# Task description
Please copy every line of the records below character for character, leaving the pictures out of your answer.

(Dataset records)
>> START
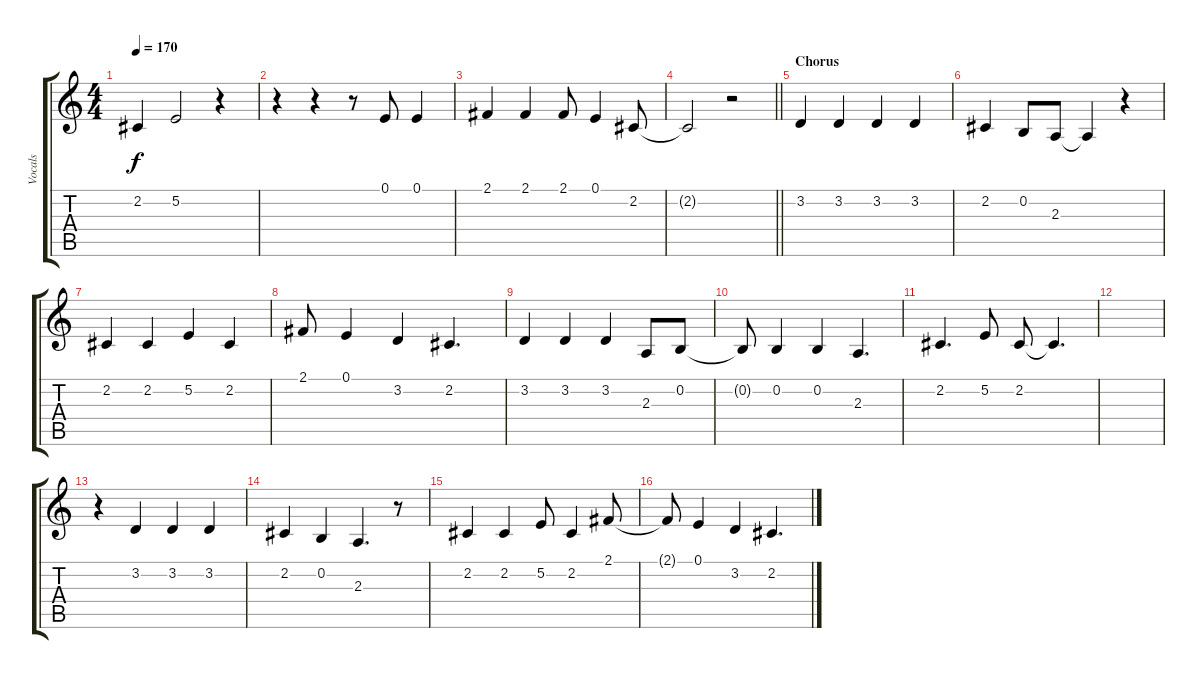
\track ("Vocals" "Vocals") {instrument altosax}
\staff {score tabs}
\tuning (E4 B3 G3 D3 A2 E2) {hide}
\ts (4 4)
\tempo 170
\clef g2
\ks c
2.2.4{dy f} 5.2.2 r.4 |
r.4 r.4 r.8 0.1.8 0.1.4 |
2.1.4 2.1.4 2.1.8 0.1.4 2.2.8 |
\barLineRight lightlight
2.2{t}.2 r.2 |
\section ("" "Chorus")
3.2.4 3.2.4 3.2.4 3.2.4 |
2.2.4 0.2.8 2.3.8 2.3{t}.4 r.4 |
2.2.4 2.2.4 5.2.4 2.2.4 |
2.1.8 0.1.4 3.2.4 2.2.4{d} |
3.2.4 3.2.4 3.2.4 2.3.8 0.2.8 |
0.2{t}.8 0.2.4 0.2.4 2.3.4{d} |
2.2.4{d} 5.2.8 2.2.8 2.2{t}.4{d} |
|
r.4 3.2.4 3.2.4 3.2.4 |
2.2.4 0.2.4 2.3.4{d} r.8 |
2.2.4 2.2.4 5.2.8 2.2.4 2.1.8 |
2.1{t}.8 0.1.4 3.2.4 2.2.4{d}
>> END
# Complete output
\track ("Vocals" "Vocals") {instrument altosax}
\staff {score tabs}
\tuning (E4 B3 G3 D3 A2 E2) {hide}
\ts (4 4)
\tempo 170
\clef g2
\ks c
2.2.4{dy f} 5.2.2 r.4 |
r.4 r.4 r.8 0.1.8 0.1.4 |
2.1.4 2.1.4 2.1.8 0.1.4 2.2.8 |
\barLineRight lightlight
2.2{t}.2 r.2 |
\section ("" "Chorus")
3.2.4 3.2.4 3.2.4 3.2.4 |
2.2.4 0.2.8 2.3.8 2.3{t}.4 r.4 |
2.2.4 2.2.4 5.2.4 2.2.4 |
2.1.8 0.1.4 3.2.4 2.2.4{d} |
3.2.4 3.2.4 3.2.4 2.3.8 0.2.8 |
0.2{t}.8 0.2.4 0.2.4 2.3.4{d} |
2.2.4{d} 5.2.8 2.2.8 2.2{t}.4{d} |
|
r.4 3.2.4 3.2.4 3.2.4 |
2.2.4 0.2.4 2.3.4{d} r.8 |
2.2.4 2.2.4 5.2.8 2.2.4 2.1.8 |
2.1{t}.8 0.1.4 3.2.4 2.2.4{d}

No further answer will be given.